A 2021 report by the International Energy Agency found that nations would have to stop sales of new gasoline-powered cars by 2035 to keep average global temperatures from increasing 1.5 degrees Celsius (2.7 degrees Fahrenheit) above preindustrial levels. Beyond that point, scientists say, the effects of catastrophic heat waves, flooding, drought, crop failures and species extinction would become significantly harder for humanity to handle. The planet has already warmed by an average of about 1.1 degrees Celsius.
Mr. Biden has pledged to cut the country’s emissions in half by 2030 and to stop adding carbon dioxide to the atmosphere by 2050. He took a major step toward meeting that target last summer, when he signed the Inflation Reduction Act. It includes $370 billion in spending over the next decade to fight climate change, including tax incentives up to $7,500 for the purchase of American-made electric vehicles.

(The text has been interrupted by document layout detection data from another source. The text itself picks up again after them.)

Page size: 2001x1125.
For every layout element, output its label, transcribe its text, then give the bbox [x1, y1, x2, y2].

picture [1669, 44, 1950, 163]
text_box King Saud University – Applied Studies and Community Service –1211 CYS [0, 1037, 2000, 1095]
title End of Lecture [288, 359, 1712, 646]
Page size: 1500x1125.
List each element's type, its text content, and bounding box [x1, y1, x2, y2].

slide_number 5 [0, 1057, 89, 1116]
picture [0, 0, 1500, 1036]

That law is projected to help the United States cut its emissions by 40 percent by 2030 — not quite enough to meet Mr. Biden’s pledge. Experts said the new E.P.A. regulations, if enacted as proposed, are needed to reach Mr. Biden’s goal.
“The EPA standards are a huge step forward in addressing the largest source of climate pollution: transportation,” said Luke Tonachel, senior director of the clean vehicles and buildings program at the Natural Resources Defense Council, an environmental advocacy group.

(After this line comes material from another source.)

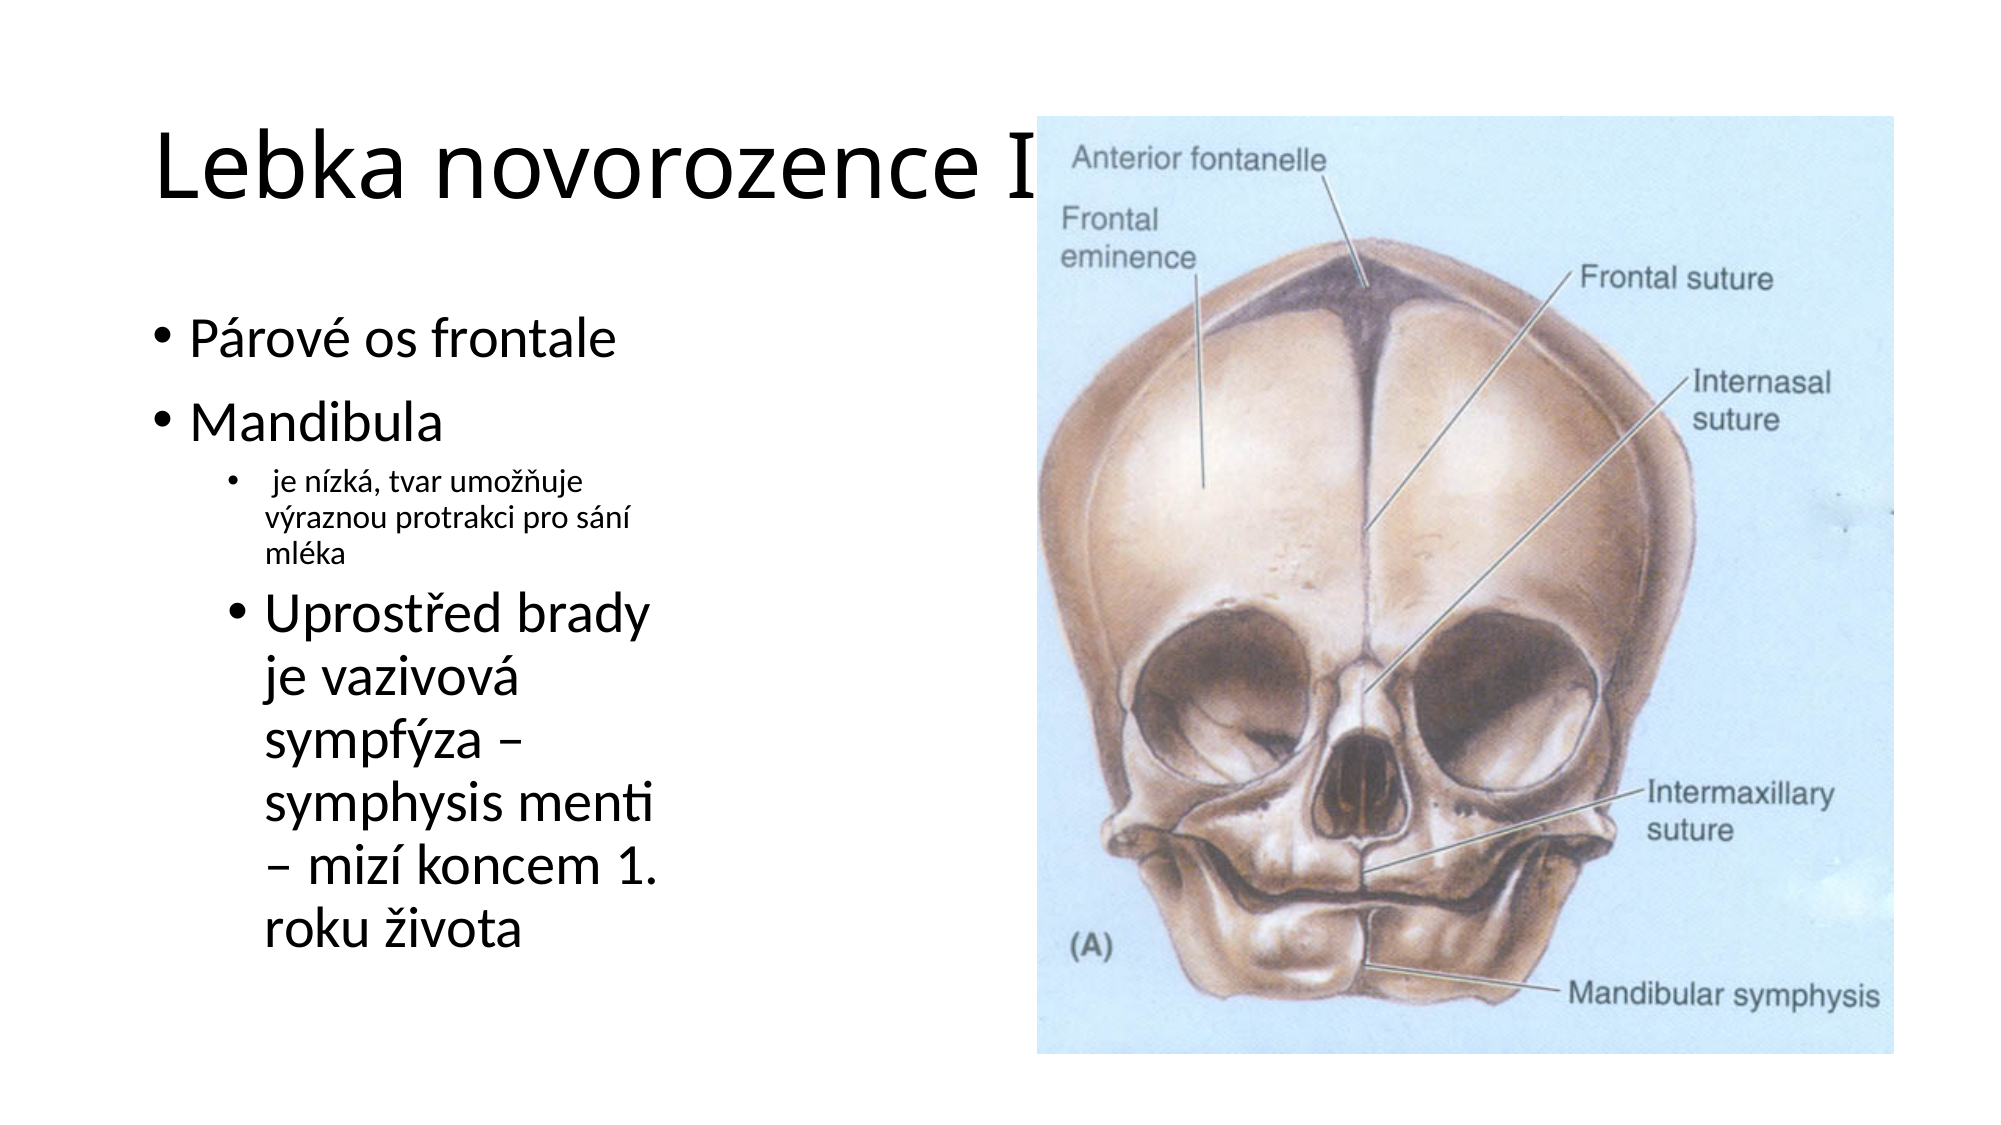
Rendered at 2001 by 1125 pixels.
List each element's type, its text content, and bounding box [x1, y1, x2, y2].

A sharp rise in electric vehicles in the United States could mean wider availability and sales of electric vehicles outside its borders, Mr. Tonachel said. “This can be a world-leading standard that puts the world on a much-needed pathway for curbing global pollution from transportation,” he said.
Laurence Tubiana, the CEO of the European Climate Foundation who helped broker the 2015 Paris climate accord, welcomed the E.P.A.’s action.
“This is confirmation to the world of the seriousness of the engagement of Joe Biden on climate change and keeps the U.S. as a front-runner on climate,” Ms. Tubiana said. “It’s resonating very well in Europe and the world.”
Still, others see the proposed regulations as government overreach and say they will surely face legal challenges.
“They are using this established longstanding statute for an entirely new purpose, to force an entirely new goal — the transformation of the industry to electric vehicles,” said Steven G. Bradbury, who served as the chief legal counsel for the Transportation Department during the Trump administration. “This is clearly driven by the president’s directive to achieve these results. I don’t think you can do this. Congress never contemplated the use of statutes in this way.”